The squat is a compound strength exercise that mainly targets your hip (glutes) and thigh (Quads) muscles.
Keep your weight through your heels, avoid raising up onto your toes
Make sure your knees stay in line with your toes throughout the squat
Try and maintain a neutral spine
Keep your gaze forward, do not look down
If that sounds confusing, here is a video of a how-to simplify the squat:
Deep Squat or Not too Deep Squat?
Squat to a depth that is comfortable and does not provoke any pain in your knees or hips. Going beyond 90 degrees is not damaging, only avoid it if it is painful or if you have had any previous meniscal or knee joint injuries.
Variations of the Squat
Depending on the type of squat you choose, it can alter the way the glutes or quads are activated. If you experience knee pain, it might be beneficial to choose a glute dominant squat and vice versa if you experience hip pain.
Glute dominant squat exercises include:
Bodyweight squat with greater hip flexion (i.e. chest facing towards floor)
Low bar back squat
Split squat with knee behind toes
Lunges with knee behind toes
Bulgarian split squat with greater hip flexion
Quad dominant squat exercises include:
Bodyweight squat with less hip flexion (i.e chest remaining upright)
Front barbell squat
Goblet combined with a Sumo squat
Split squat with the knee in front of the toes
Lunges with the knee in front of toes
Bulgarian split squat with less hip flexion
However, if you are struggling with these squat variations and still experience pain, please reach out to a health professional. Every individual is unique and one squat technique does not suit all. Finding what works for you is what takes precedence.

Saved entries:
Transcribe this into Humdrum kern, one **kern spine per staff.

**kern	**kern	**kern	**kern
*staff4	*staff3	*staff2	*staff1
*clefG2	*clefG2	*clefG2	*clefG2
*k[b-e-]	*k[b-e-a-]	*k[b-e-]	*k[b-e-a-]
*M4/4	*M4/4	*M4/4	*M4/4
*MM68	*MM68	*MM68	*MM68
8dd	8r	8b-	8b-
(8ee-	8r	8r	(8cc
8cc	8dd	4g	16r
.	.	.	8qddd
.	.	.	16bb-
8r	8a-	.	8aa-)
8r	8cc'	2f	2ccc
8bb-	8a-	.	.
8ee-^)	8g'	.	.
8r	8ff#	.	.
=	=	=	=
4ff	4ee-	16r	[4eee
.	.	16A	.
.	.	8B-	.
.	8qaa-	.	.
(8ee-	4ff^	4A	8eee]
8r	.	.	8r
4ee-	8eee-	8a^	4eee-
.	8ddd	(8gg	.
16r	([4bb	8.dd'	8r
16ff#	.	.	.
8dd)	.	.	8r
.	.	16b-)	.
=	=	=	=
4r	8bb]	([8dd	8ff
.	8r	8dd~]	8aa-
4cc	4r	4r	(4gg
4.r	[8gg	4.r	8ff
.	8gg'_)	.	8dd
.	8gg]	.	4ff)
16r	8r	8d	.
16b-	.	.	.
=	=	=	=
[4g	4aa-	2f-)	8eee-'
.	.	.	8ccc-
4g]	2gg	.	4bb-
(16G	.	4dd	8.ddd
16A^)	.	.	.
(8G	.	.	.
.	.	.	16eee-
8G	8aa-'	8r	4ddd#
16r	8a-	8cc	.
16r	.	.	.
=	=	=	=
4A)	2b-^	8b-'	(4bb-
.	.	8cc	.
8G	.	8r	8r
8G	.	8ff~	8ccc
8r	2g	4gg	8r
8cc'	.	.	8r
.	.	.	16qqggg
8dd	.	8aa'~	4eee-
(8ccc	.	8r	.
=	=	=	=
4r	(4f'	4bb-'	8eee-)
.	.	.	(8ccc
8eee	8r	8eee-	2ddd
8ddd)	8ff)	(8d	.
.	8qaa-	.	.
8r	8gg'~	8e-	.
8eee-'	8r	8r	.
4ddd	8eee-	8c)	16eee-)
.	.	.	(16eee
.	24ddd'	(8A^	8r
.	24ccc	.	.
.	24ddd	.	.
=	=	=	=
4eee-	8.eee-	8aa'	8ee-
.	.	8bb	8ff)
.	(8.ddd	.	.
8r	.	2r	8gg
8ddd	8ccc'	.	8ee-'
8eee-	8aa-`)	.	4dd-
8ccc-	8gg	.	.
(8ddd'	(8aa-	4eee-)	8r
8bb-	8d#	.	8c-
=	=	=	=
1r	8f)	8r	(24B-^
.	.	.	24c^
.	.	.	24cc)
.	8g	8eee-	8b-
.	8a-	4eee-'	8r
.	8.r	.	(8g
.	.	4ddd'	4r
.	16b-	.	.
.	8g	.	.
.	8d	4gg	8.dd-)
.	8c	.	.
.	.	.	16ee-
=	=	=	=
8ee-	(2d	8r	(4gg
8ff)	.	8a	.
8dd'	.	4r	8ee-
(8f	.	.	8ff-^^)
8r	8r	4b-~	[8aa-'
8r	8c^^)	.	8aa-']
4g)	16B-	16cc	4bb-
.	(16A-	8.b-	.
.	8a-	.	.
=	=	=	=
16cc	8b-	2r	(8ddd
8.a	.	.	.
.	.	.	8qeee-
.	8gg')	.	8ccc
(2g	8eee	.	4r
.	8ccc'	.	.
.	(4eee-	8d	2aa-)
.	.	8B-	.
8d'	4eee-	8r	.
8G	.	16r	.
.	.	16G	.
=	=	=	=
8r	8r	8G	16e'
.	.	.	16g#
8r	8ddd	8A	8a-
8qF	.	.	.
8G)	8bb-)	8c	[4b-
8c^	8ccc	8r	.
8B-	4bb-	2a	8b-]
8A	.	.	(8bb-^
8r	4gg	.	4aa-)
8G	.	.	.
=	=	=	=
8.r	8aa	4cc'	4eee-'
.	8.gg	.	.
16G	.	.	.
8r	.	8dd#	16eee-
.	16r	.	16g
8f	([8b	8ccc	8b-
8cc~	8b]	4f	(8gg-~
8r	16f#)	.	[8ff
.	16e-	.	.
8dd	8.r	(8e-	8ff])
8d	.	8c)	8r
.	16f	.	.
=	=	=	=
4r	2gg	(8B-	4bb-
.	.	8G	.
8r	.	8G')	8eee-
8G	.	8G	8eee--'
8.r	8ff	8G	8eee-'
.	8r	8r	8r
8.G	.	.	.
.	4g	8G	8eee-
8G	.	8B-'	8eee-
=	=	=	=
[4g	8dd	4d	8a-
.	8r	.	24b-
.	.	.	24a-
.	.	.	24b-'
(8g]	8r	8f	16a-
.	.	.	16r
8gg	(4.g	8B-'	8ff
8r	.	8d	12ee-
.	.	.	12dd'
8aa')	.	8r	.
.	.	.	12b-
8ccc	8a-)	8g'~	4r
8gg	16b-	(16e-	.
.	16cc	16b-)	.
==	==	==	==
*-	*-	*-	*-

• ASSIGNED TASK 1:
According to the squat guide, what should a person do if they struggle with the squat variations and still experience pain?
• ASSIGNED TASK 2:
Rewrite everything in the squat guide from "Squat to a depth" down to "chest remaining upright)", substituting "Reverse lunges" for "Lunges".

• RESPONSE AREA 1:
They should reach out to a health professional.

• RESPONSE AREA 2:
Squat to a depth that is comfortable and does not provoke any pain in your knees or hips. Going beyond 90 degrees is not damaging, only avoid it if it is painful or if you have had any previous meniscal or knee joint injuries.
Variations of the Squat
Depending on the type of squat you choose, it can alter the way the glutes or quads are activated. If you experience knee pain, it might be beneficial to choose a glute dominant squat and vice versa if you experience hip pain.
Glute dominant squat exercises include:
Bodyweight squat with greater hip flexion (i.e. chest facing towards floor)
Low bar back squat
Split squat with knee behind toes
Reverse lunges with knee behind toes
Bulgarian split squat with greater hip flexion
Quad dominant squat exercises include:
Bodyweight squat with less hip flexion (i.e chest remaining upright)